L'A. nous avertit d'emblée: O. Clément n'est ni un maître ni un
prophète. Son oeuvre, constituée d'articles, de conférences,
d'ouvrages écrits à la demande, n'a rien de systématique, mais elle
nous offre le témoignage d'un parcours au coeur de notre temps: de
l'athéisme à la reconnaissance du spirituel dans l'histoire, et au
dialogue Orient-Occident. Cet itinéraire suit la trace de
l'historien Alphonse Dupront, du philosophe Berdiaev et des
théologiens Lossky et Evdokimov. Pour O. Clément, le monde est
divisé en deux hémisphères: l'hémisphère asiatique de
l'omni-présence du divin où se résorbe l'univers; l'hémisphère
sémitique, où l'homme ne rencontre Dieu que dans l'obéissance à la
loi révélée. Le christianisme, qui se trouve entre les deux, est
lui-même scindé: l'Occident chrétien cultive plutôt la dualité
créatrice; l'Orient chrétien appelle à une transfiguration de
l'homme par le divin, rappel d'une unité perdue.
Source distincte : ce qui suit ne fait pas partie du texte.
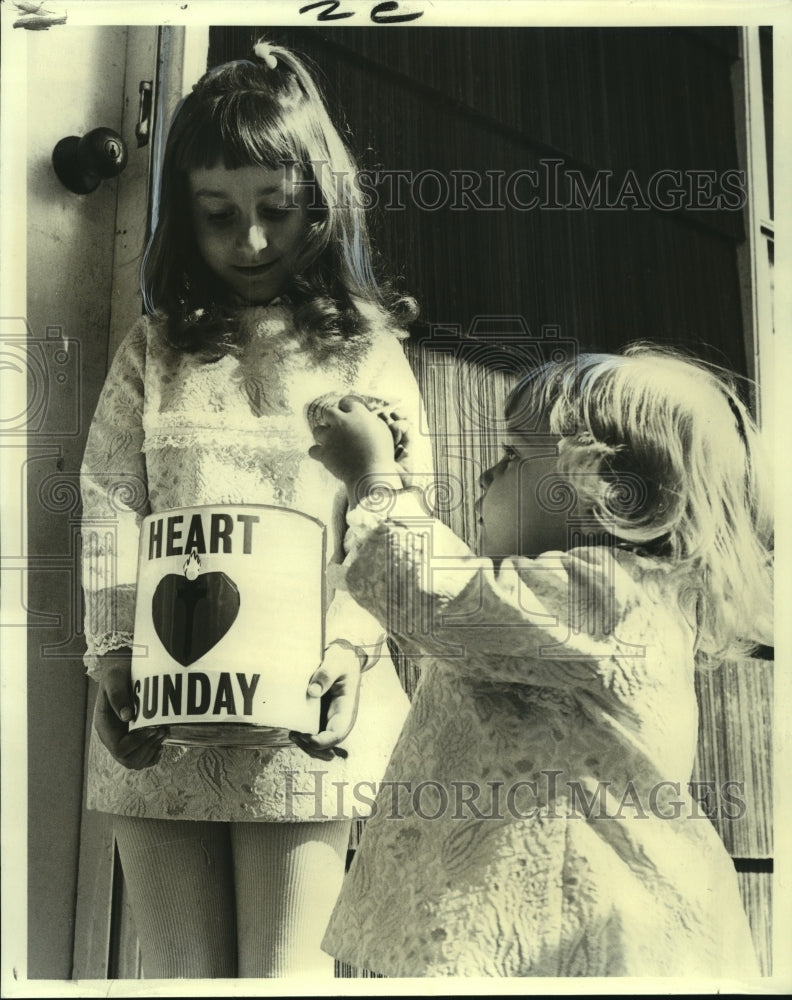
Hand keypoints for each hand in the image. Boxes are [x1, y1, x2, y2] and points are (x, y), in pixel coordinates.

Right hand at [93, 651, 166, 769]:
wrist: (124, 671)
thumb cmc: (118, 673)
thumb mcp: (115, 678)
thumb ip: (118, 695)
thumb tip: (127, 717)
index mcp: (104, 726)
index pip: (119, 749)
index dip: (138, 743)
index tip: (153, 729)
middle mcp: (112, 737)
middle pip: (128, 760)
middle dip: (148, 748)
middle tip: (162, 730)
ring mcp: (122, 740)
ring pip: (136, 762)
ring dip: (152, 751)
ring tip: (164, 732)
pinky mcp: (134, 739)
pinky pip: (143, 758)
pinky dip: (153, 754)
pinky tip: (161, 740)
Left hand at [289, 642, 361, 761]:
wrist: (344, 659)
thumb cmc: (342, 660)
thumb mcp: (337, 661)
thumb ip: (326, 674)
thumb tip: (312, 691)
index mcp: (346, 708)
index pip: (338, 733)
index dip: (323, 741)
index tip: (306, 736)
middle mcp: (340, 719)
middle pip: (328, 746)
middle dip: (311, 747)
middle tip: (294, 734)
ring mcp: (331, 721)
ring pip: (321, 747)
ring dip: (306, 746)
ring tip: (292, 734)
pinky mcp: (322, 718)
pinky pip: (315, 737)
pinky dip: (304, 739)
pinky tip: (293, 730)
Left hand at [308, 396, 404, 501]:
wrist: (372, 475)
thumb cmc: (382, 454)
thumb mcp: (384, 433)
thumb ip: (373, 422)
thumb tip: (367, 418)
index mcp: (358, 414)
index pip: (347, 403)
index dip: (347, 409)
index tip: (349, 415)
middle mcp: (342, 422)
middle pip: (328, 412)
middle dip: (332, 419)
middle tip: (338, 429)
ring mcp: (330, 437)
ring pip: (317, 430)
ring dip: (323, 436)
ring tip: (332, 443)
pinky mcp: (324, 453)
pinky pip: (313, 449)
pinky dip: (318, 453)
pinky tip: (325, 456)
L'un pousse
l'histoire vers les questions ultimes, l'eschaton; l'autre porte le
témoignage inébranlable de l'originel, de l'archè. L'union de ces
deux poumons de l'Église commande tous les autres dialogues du
christianisme avec le monde: judaïsme et islam, hindouisme et
modernité, cette modernité, fille du christianisme, à laquelle l'A.
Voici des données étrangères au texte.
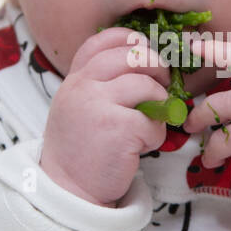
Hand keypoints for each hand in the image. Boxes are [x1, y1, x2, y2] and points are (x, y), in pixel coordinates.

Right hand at [39, 27, 173, 205]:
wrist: (68, 190)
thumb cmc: (81, 150)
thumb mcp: (78, 107)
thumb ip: (99, 84)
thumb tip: (145, 63)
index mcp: (75, 79)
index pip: (103, 40)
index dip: (131, 40)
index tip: (145, 52)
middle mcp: (83, 86)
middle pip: (133, 55)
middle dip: (157, 67)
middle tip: (162, 86)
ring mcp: (98, 104)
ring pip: (147, 86)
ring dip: (160, 104)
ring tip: (151, 123)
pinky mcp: (117, 127)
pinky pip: (153, 120)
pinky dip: (156, 135)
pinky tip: (143, 147)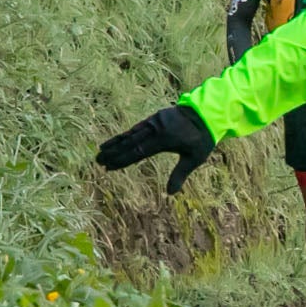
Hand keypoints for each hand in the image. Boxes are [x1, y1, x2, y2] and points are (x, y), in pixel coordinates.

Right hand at [95, 105, 216, 195]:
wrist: (208, 113)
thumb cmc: (202, 138)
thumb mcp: (194, 158)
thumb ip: (180, 174)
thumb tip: (170, 194)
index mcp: (163, 141)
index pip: (137, 153)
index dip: (122, 161)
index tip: (108, 167)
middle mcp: (155, 130)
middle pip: (130, 143)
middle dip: (113, 153)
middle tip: (97, 161)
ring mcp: (154, 122)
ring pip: (131, 134)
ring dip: (116, 142)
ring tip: (101, 150)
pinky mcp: (155, 117)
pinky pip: (138, 127)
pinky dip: (127, 133)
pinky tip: (119, 138)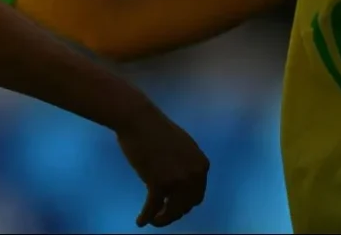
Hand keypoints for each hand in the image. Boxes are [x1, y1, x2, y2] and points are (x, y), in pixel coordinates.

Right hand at [116, 111, 209, 227]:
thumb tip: (184, 178)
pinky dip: (147, 217)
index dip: (185, 202)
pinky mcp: (159, 184)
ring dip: (163, 219)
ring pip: (172, 211)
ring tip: (154, 220)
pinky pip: (153, 207)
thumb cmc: (155, 128)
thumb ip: (187, 162)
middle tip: (164, 213)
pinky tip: (140, 221)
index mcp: (202, 165)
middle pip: (187, 205)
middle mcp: (194, 175)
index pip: (197, 193)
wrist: (138, 119)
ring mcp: (177, 181)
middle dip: (176, 211)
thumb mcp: (182, 145)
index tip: (174, 203)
a consacré deux chapitres centraux de son livre: Penser l'histoire,
Dépasser la modernité. La dernière partie de l'ouvrage étudie la
théologie d'O. Clément, une théologie de Résurrection, présentée
autour de trois pôles: le sens de la terre; le corps spirituel; la
beauté comme révélation. Parmi les thèmes riches d'harmoniques
relevons: le jeûne, l'ascèse, la mort, l'icône, le dialogue. Les
citations sont nombreuses, éclairantes, et souvent percutantes: La
contemplation de la nature transforme la nature; si l'histoire
n'est pas nourrie d'éternité, elle devient zoologie; chaque instant
est potentiellement eschatologique. - P. Detienne, S.J.